Let us introduce you to some rousing punk ‘n’ roll from a band which most probably you have yet to make the acquaintance if placed outside of their homeland. They are Akoso and have recently released their third album Todas Putas. It is a storming collection of middle finger raising tracks roaring at the world with a view emulating the album’s title, which in English translates as All Whores. It pulls no punches and even with all track sung in the band’s Spanish tongue, there is no escaping its lyrical aggressiveness and musical contagion.
Hailing from Montblanc and with a name meaning “harassment” or “abuse”, Akoso began some when between 2002 and 2003. They have released two albums previously, a self–titled offering in 2010 followed by Noctamid para dormer three years later. The years has seen numerous line-up changes around co-band founder and guitarist/vocalist Xavi Nuez and at one point after the recording of their second album, Akoso seemed to split or go on hiatus with Xavi going on to form The Sick Side. The album still found itself uncaged to strong responses but it was only in 2014 when the band re-emerged, initially for a one off show. Now a year or so later, Akoso has their third and most impressive offering to date snarling at the world, a fusion of antagonistic punk and raw rock ‘n’ roll very easy to get excitedly vocal over.

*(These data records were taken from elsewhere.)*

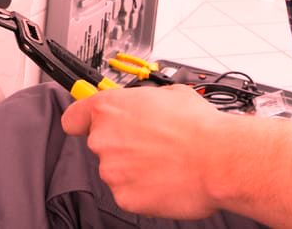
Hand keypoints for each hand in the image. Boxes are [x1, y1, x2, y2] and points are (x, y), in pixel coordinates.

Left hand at [61, 84, 222, 218]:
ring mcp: (112, 171)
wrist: (218, 159)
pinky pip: (128, 192)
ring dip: (134, 167)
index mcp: (109, 109)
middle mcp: (104, 139)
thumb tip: (145, 104)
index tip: (88, 125)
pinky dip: (143, 189)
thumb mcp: (169, 94)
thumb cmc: (199, 126)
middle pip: (100, 144)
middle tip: (151, 143)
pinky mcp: (124, 198)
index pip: (73, 118)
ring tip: (165, 161)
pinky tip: (165, 179)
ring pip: (116, 170)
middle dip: (122, 145)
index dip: (83, 122)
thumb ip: (143, 100)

Mañana Será Otro Día sets the aggression fuelled treat off, though the song itself arrives on a relatively restrained canter of riffs and punchy beats. It has a growl to it though which stirs ears and a sonic enterprise to feed the appetite straight away, and though the song is not tearing up trees it is an enjoyably solid and satisfying start to Todas Putas.
Things get a touch spicier with the following Habitación 46, the guitars swiftly sending tendrils of bluesy endeavour through ears as a more grouchy mix of riffs and rhythms court the distinctive vocals of Xavi. As enticing as it is throughout, the track most catches fire when it kicks its energy and attitude up another notch, a move which lures in great backing calls and a more predatory nature in the grooves and bestial tones of the bass. It discovers a more adventurous nature over time which is explored much further in the album ahead, here that boldness coming in hints adding more flavour and spirit rousing urgency to the track before ¿Qué Es Esto? takes over. The third song equally opens on a controlled intent and energy only to find its greatest persuasion once it also explodes with creative tenacity into another charging attack, mixing both gears with pleasing results from thereon in.
The next up Esto Es Punk swings its rhythmic and belligerent prowess at full throttle from its opening breath, jabbing at the listener whilst inciting their eager involvement, especially when the great unruly and anthemic mix of vocals leads the way. The track is a proper, rebel rousing punk song setting up emotions and energy ready for the similarly tenacious Ella Arruinó Mi Vida and its musical and bedlamic vocal hooks. Like its predecessor, the track has everything you want from a slice of adversarial rock ‘n’ roll and plenty more to get additionally excited over, just as La Guerra. Opening with scene from the battlefield, the next track is quickly spilling tangy sonic bait as vocally Xavi explores the tale of a soldier on the frontline, his wife back home, and their ill-fated chance of a reunion. Again it is an encounter which just gets hits the spot with no extra frills or any intent other than to provide one meaty and thrilling slab of punk rock.
The social commentary of Crisis blazes away next, the guitars merging hungry riffs with fiery endeavour throughout its infectious provocation, especially in a volcanic expulsion midway. The bracing roar of the song is matched by that of the outstanding Fuck The System, which from its opening contagion fuelled hook, has ears and imagination enslaved, only increasing its grip with the repetition of that irresistible start and a fist raising chorus where for the only time English its used in a simple repeat of the song title.
The thicker adventure of that song seems to spark Islamismo Radical straight after too, its initial bait of brooding bass quickly followed by swarthy grooving which just gets more potent with every dangle of its tempting, which in turn seems to spark greater flirtatious hooks and melodic imagination elsewhere as it heads to another middle part which just erupts with compelling imagination inspiring subsequent adventurous exploits through the keys to emerge. The best track on the album by far, amongst nothing but great growls of sound and attitude, the track gives a clear view along with the song before it, of where Akoso has the invention and prowess to really stir up attention from a broader punk world.
Closing song Llegó la Hora, also takes a leap into new imagination in the band’s sound, its opening caress of piano emotive and elegant as it leads ears into the addictive textures and hard rock meets punk ‘n’ roll infectiousness of its body. It is the perfect anthem to end the rebel rousing exploits of Todas Putas and a final stomp to get thoroughly and keenly involved in.
Fair to say Akoso are not trying to inject major originality into punk or rock ‘n’ roll with Todas Putas, though they do have it within them as a couple of songs show, but rather provide a slab of sound to simply get people excited and invigorated. That they do with ease through an album that definitely deserves more than a moment of anyone’s time.